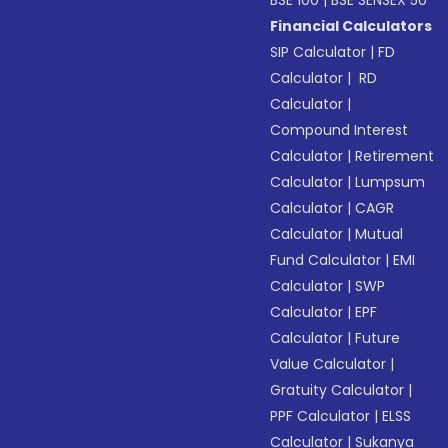
Financial Calculators
SIP Calculator
|
FD
Calculator
|
RD
Calculator
|
Compound Interest
Calculator
|
Retirement
Calculator
|
Lumpsum
Calculator
|
CAGR
Calculator
|
Mutual
Fund Calculator
|
EMI
Calculator
|
SWP
Calculator
|
EPF
Calculator
|
Future
Value Calculator
|
Gratuity Calculator
|
PPF Calculator
|
ELSS
Calculator
|
Sukanya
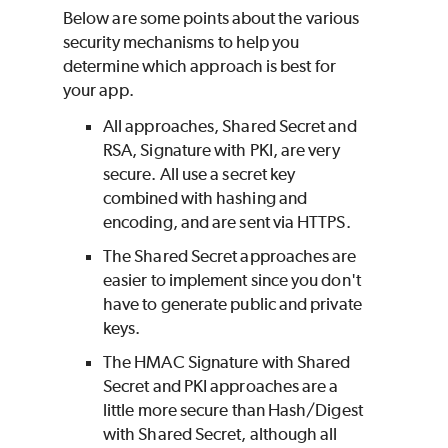
Below are some points about the various
security mechanisms to help you
determine which approach is best for
your app.
All approaches, Shared Secret and
RSA, Signature with PKI, are very
secure. All use a secret key
combined with hashing and
encoding, and are sent via HTTPS.
The Shared Secret approaches are
easier to implement since you don't
have to generate public and private
keys.
The HMAC Signature with Shared
Secret and PKI approaches are a
little more secure than Hash/Digest
with Shared Secret, although all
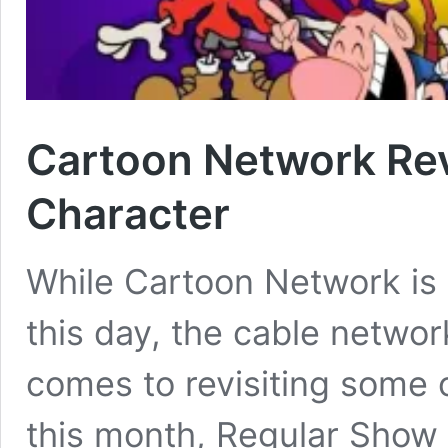
Cartoon Network Rev
Character
While Cartoon Network is st
this day, the cable networ
comes to revisiting some o
this month, Regular Show 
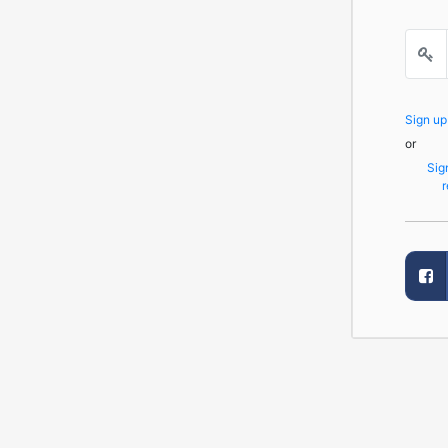
Sign u
or
Sig
r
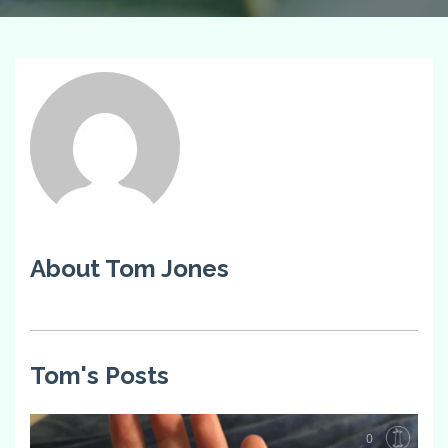
About Tom Jones
Tom's Posts
0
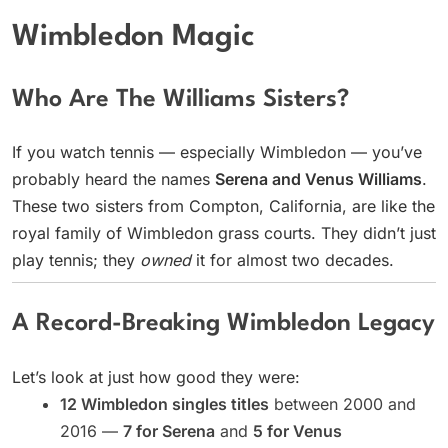
Wimbledon Magic
Who Are The Williams Sisters?
If you watch tennis — especially Wimbledon — you’ve
probably heard the names
Serena and Venus Williams
.
These two sisters from Compton, California, are like the
royal family of Wimbledon grass courts. They didn’t just
play tennis; they
owned
it for almost two decades.
A Record-Breaking Wimbledon Legacy
Let’s look at just how good they were:
12 Wimbledon singles titles
between 2000 and
2016 —
7 for Serena
and
5 for Venus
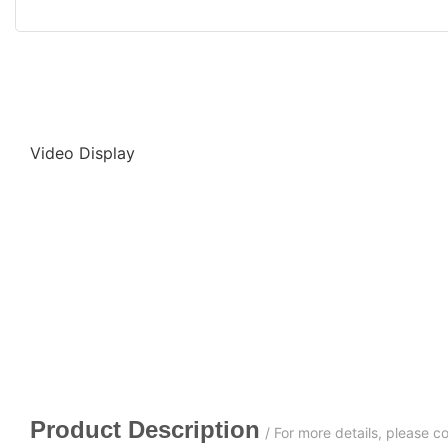
Video Display
Product Description
/ For more details, please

◇ ◇ ◇ ◇ ◇

**What the exercise asks**
Your answer must be the full listing, copied exactly, with no pictures in it.

**Solution to this problem**
Financial Calculators
SIP Calculator
|
FD
Calculator
|
RD
Calculator
|
Compound Interest
Calculator
|
Retirement
Calculator
|
Lumpsum
Calculator
|
CAGR
Calculator
|
Mutual
Fund Calculator
|
EMI
Calculator
|
SWP
Calculator
|
EPF
Calculator
|
Future
Value Calculator
|
Gratuity Calculator
|
PPF Calculator
|
ELSS
Calculator
|
Sukanya
Below are some points about the various
security mechanisms to help you
determine which approach is best for
your app.
All approaches, Shared Secret and
RSA, Signature with PKI, are very
secure. All use a secret key
combined with hashing and
encoding, and are sent via HTTPS.
The Shared Secret approaches are
easier to implement since you don't
have to generate public and private
keys.
The HMAC Signature with Shared
Secret and PKI approaches are a
little more secure than Hash/Digest
with Shared Secret, although all
Cartoon Network Rev
Character
While Cartoon Network is st
this day, the cable networ
comes to revisiting some o
this month, Regular Show 
Sign u
or
Sig
r
About Tom Jones
Tom's Posts
0
Wimbledon Magic
Who Are The Williams Sisters?
If you watch tennis — especially Wimbledon — you’ve
probably heard the names
Serena and Venus Williams
.
These two sisters from Compton, California, are like the
royal family of Wimbledon grass courts. They didn’t just
play tennis; they
owned
it for almost two decades.
A Record-Breaking Wimbledon Legacy
Let’s look at just how good they were:
12 Wimbledon singles titles
between 2000 and
2016 —
7 for Serena
and
5 for Venus
Video Display
Product Description
/ For more details, please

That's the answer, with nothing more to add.